New Delhi, April 24 (NationPress) Artificial intelligence (AI) systems are currently unable to grasp the social dynamics and context essential for effective human interaction, as indicated by research from Johns Hopkins University published on Thursday.
The findings reveal that humans outperform contemporary AI models in describing and interpreting social interactions in dynamic environments. This ability is crucial for technologies such as self-driving cars, assistive robots, and other applications that depend on AI systems navigating the real world, according to the researchers from this prestigious US institution.
“For instance, an AI intended for a self-driving car must understand the intentions, goals, and actions of both drivers and pedestrians. It should be able to anticipate which direction a pedestrian is about to move or discern if two individuals are engaging in conversation or preparing to cross the street,” explained Leyla Isik, the lead author and an assistant professor of cognitive science at Johns Hopkins University.
“Whenever AI is required to interact with humans, it is imperative for it to recognize what people are doing. This highlights the current limitations of these systems,” added Isik.

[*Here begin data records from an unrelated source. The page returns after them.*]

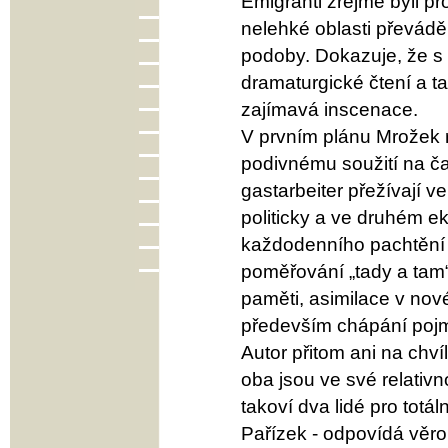
Emigranti zřejmě byli p
nelehké oblasti převáděn
podoby. Dokazuje, že s 
dramaturgické čtení a t
zajímavá inscenace.
V prvním plánu Mrožek ro
podivnému soužití na ča
gastarbeiter přežívají 
politicky a ve druhém e
každodenního pachtění a
poměřování „tady a tam“ 
paměti, asimilace v nové
především chápání poj
Autor přitom ani na chv
oba jsou ve své relativn
takoví dva lidé pro totá
Pařízek - odpovídá věro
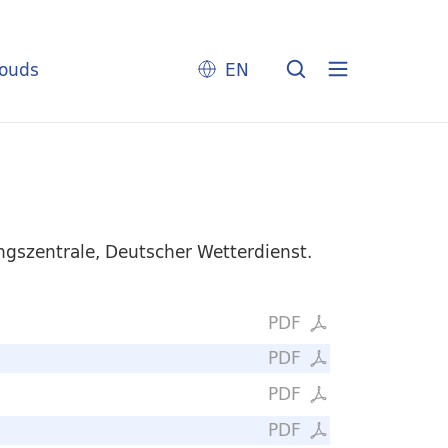
louds
EN
ungszentrale, Deutscher Wetterdienst.
PDF
PDF
PDF
PDF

To evaluate how AI models compare with human perception, researchers had human participants observe three-second video clips and rate the features vital for understanding social interactions on a scale from one to five.
The clips showcased individuals either engaging with one another, performing activities side by side, or undertaking solo actions.

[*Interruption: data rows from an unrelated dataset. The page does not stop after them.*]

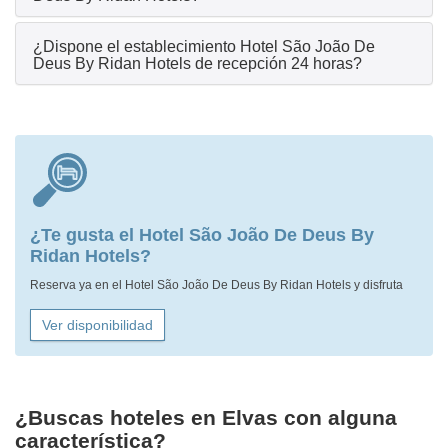
¿Dispone el establecimiento Hotel São João De
Deus By Ridan Hotels de recepción 24 horas?
¿Te gusta el Hotel São João De Deus By
Ridan Hotels?
Reserva ya en el Hotel São João De Deus By Ridan Hotels y disfruta
Ver disponibilidad
¿Buscas hoteles en Elvas con alguna
característica?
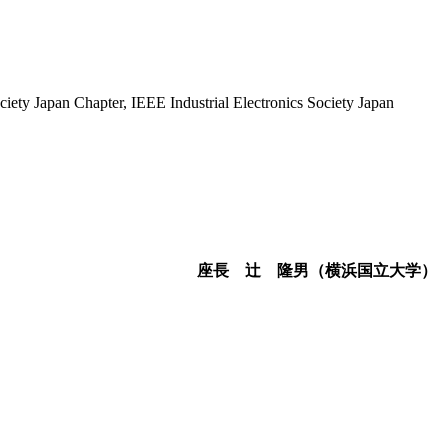
ety Japan Chapter, IEEE Industrial Electronics Society Japan
座長 辻 隆男（横浜国立大学）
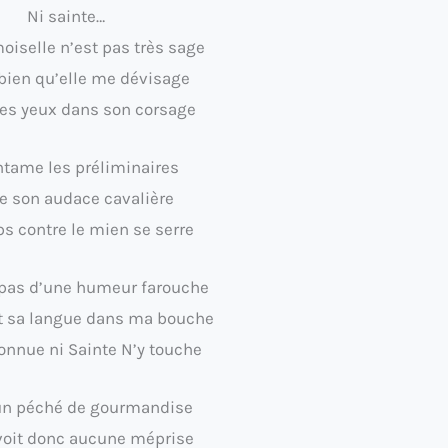
Ni sainte…
oiselle n’est pas très sage
 bien qu’elle me dévisage
 les yeux dans son corsage
ntame les préliminaires
e son audace cavalière
s contre le mien se serre
t pas d’une humeur farouche
t sa langue dans ma bouche
onnue ni Sainte N’y touche
 un péché de gourmandise
 voit donc aucune méprise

Subsequently, over 350 AI models—encompassing language, video, and image systems—were tasked with predicting human judgments regarding the videos and their brain responses to viewing them. For large language models, the AIs were asked to assess concise, human-generated captions.
The outcomes starkly contrasted with AI’s proficiency in analyzing still images.
“Merely recognizing objects and faces in an image is insufficient. That was merely the first phase of AI development. However, real life is dynamic. We require AI to comprehend the unfolding narrative within a scene. Grasping the relationships, context, and dynamics of social interactions represents the subsequent milestone; this research indicates a potential blind spot in AI model advancement,” elaborated Kathy Garcia, a doctoral student in Isik’s lab.
Researchers speculate that this limitation arises because AI neural networks were modeled after the brain's regions responsible for processing static images, which differ from those that handle dynamic social scenarios.